McLaren, un rodaje a medio gas

No será como el debut en Abu Dabi en 2014, cuando el motor Honda no pudo dar ni una vuelta en dos días, pero la primera semana de test en Barcelona, a partir del lunes 27, se presenta dura para el MCL32 y para Fernando Alonso y Stoffel Vandoorne. Las reservas extremas de Eric Boullier, director deportivo de McLaren, en cuanto a la nueva unidad de potencia japonesa, no invita al optimismo, al menos en las primeras jornadas de pruebas del coche.

Ha cambiado la arquitectura por completo y se ha sacado el turbo y el compresor del interior de la V del bloque, tal y como es en Mercedes, es decir, es empezar no desde cero, pero casi. El primer deseo es que no se rompa de inmediato y el siguiente, poder ir completando vueltas para acumular trabajo y tomar datos de la nueva aerodinámica, clave en estos nuevos coches. Es por eso que se limitarán las revoluciones y se irá con tiento para aprovechar cada minuto de los cuatro días.

Rebajar expectativas

Boullier, que expresa lo que se cuece en Woking en las horas previas, y el plantear tantas dudas, con frases como, "habrá que ver cómo es el motor cuando arranque en pista", o "Honda a lo mejor no está preparado para ganar", no es lógico, a menos que se quiera poner ya la primera venda y que no se disparen las expectativas, sino todo lo contrario.

Es el tercer curso en la nueva era de McLaren y Honda y es cierto que ese entendimiento entre las mentalidades europea y nipona, no acaba de estar engrasado como debiera.

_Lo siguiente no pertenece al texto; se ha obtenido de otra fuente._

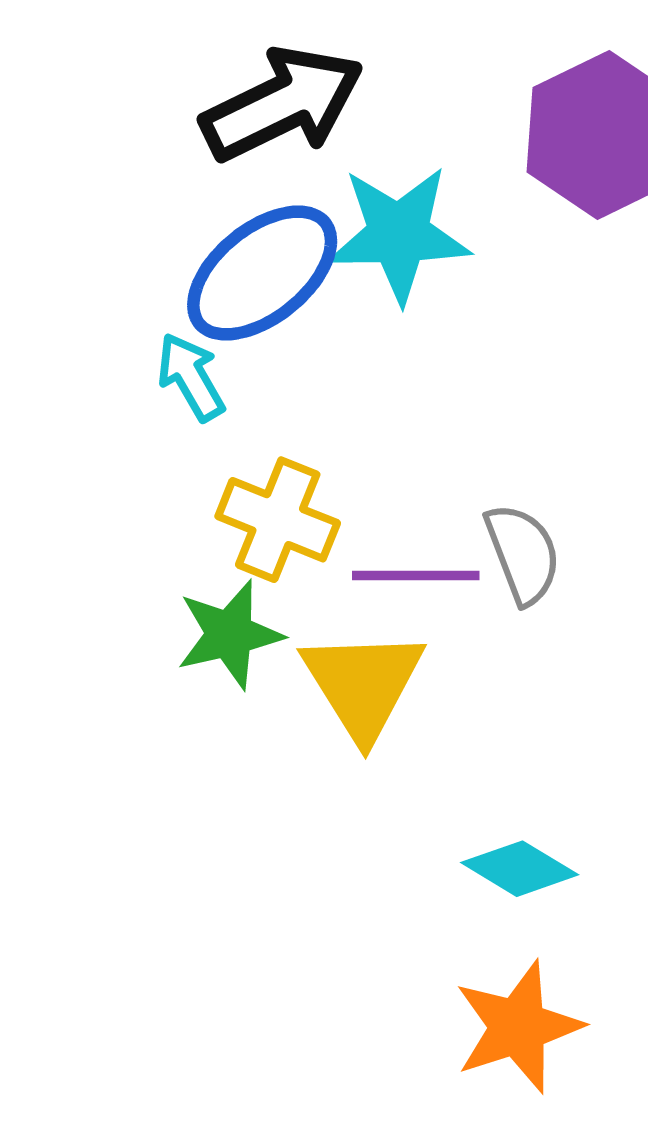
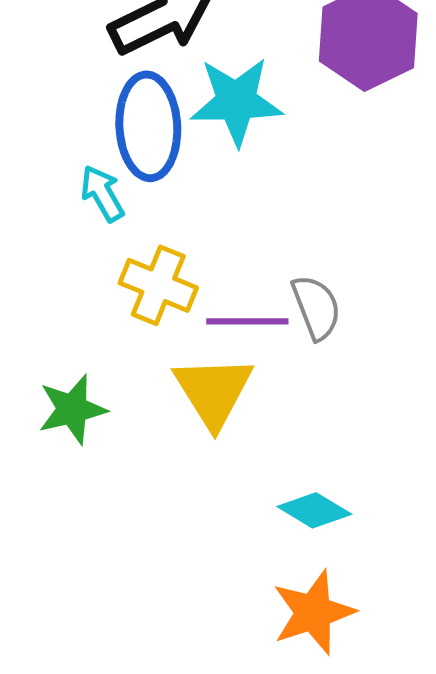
blue ellipse: (262, 273) -> (148, 126), turned -54
green star: (230, 634) -> (72, 409), moved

Según se rumorea, desde Woking no paran de enviar mejoras en los periféricos, cableados y ciertas partes del propio motor como el ERS. Piezas que podrían ayudar a una mejor integración en el chasis que ellos fabrican, pero en Sakura apartan ese material y ni siquiera lo montan en el banco de pruebas.

Orgullo a la japonesa

El motivo es que el orgullo japonés le impide reconocer algún tipo de limitación a la hora de desarrollar sus propia tecnología y la respuesta es la misma. "Queremos hacer todo, desde el primer tornillo hasta el último", o algo similar. Esa terquedad es entendida en Inglaterra como el principal motivo de dos años decepcionantes y de ignorancia en torno a cómo será el tercero, el último del actual contrato de Fernando Alonso con la histórica escudería.

Esa alusión de Yusuke Hasegawa a que "el nuevo concepto del motor es arriesgado" y que "será un proceso de prueba-error", ha hecho que Zak Brown y Eric Boullier se echen a temblar.

Se dice también que no es un capricho, sino una línea marcada de antemano. La última era de alianza de BAR-Honda y el bajo rendimiento se achacó desde Japón a las injerencias de la parte inglesa, que estaba en la fábrica que hoy es la de Mercedes, la de Brackley. Y mientras, en Woking se arman de paciencia.